Perturbing24 November 2009
The news noted a few days ago that, according to the Gallup Organization, the approval rating for President Obama had fallen below 50%.
I've been watching the Gallup poll (along with other polls) for some time now, and had become increasingly doubtful of its reports. As the rating approached the 50% line, an apparent asymmetry developed in the perturbations, to which I refer as
skating. This skating was at its most pronounced when the rating would hit the 50% line; it might blip up, but it would not blip down.
The Gallup Organization has referred to the President's drop below the 50% line as
symbolic, but in a nation that likes its decisions made by majorities or by super-majorities, and with the President being of a party that named itself for democracy, having less than majority approval is more than merely symbolic.

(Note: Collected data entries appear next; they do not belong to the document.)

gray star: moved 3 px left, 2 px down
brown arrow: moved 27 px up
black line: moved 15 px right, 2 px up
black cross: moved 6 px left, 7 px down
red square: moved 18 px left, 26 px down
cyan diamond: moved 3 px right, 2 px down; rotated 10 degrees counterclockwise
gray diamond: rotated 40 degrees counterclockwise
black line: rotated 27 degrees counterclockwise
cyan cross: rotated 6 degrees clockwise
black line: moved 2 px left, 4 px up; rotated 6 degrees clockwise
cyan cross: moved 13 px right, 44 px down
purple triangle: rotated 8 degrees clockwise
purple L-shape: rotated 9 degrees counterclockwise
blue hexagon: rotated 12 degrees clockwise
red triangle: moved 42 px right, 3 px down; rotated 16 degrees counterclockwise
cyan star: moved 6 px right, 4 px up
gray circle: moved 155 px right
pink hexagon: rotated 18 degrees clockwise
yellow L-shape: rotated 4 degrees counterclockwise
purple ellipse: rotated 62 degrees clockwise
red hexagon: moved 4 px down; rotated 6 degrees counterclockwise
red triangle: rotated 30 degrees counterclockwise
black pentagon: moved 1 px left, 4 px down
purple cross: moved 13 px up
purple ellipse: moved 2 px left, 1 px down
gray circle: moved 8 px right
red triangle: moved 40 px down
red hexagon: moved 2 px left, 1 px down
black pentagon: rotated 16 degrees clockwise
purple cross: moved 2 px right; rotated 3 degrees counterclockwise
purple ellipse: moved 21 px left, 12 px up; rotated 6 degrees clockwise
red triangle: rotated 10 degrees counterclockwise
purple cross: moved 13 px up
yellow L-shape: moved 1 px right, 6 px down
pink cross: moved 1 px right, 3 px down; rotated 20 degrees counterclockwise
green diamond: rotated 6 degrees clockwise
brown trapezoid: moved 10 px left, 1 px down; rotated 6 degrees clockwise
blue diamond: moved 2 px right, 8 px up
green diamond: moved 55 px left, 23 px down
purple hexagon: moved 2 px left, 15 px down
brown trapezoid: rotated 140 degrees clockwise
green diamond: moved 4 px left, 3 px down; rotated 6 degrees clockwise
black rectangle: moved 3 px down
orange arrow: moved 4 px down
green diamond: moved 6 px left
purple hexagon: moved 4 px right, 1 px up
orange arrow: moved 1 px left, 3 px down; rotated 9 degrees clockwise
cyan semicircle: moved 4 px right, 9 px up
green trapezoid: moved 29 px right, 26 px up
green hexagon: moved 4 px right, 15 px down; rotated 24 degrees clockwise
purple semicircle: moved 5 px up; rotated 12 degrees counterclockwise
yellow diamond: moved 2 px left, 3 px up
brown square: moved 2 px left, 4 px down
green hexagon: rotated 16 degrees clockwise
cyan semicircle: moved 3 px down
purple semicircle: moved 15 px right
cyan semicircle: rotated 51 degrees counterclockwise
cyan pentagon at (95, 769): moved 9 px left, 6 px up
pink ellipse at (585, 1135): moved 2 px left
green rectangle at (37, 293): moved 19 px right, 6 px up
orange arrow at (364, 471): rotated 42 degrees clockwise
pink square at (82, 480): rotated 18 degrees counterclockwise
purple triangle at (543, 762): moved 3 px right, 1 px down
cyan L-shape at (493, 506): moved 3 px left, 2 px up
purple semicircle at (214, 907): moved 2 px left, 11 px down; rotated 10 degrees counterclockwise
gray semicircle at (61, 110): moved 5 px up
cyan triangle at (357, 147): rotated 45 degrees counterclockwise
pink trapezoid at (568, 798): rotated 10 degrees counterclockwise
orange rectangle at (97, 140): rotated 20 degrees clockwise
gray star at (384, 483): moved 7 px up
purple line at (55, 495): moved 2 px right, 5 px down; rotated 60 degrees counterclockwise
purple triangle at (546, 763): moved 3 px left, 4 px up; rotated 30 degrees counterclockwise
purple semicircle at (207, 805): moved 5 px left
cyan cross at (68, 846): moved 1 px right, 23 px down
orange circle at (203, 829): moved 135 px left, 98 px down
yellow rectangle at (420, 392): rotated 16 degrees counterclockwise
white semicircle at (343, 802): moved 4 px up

The next milestone comes if-and-when the reported share of the population who disapprove of the President's performance exceed those who approve. The Gallup Organization has reported the disapproval rating being as high as 44%, and as generally climbing. But, guess what? For the last few days, even as the President's approval rating has been admitted to have dropped below 50%, the disapproval rating has been reported as plateauing, as if the loss of approval completely translated into indifference or indecision. Perhaps we are now going to see a sort of complementary asymmetry of reported perturbations for disapproval.
(The third milestone would be when the disapproval rating climbed above 50%.)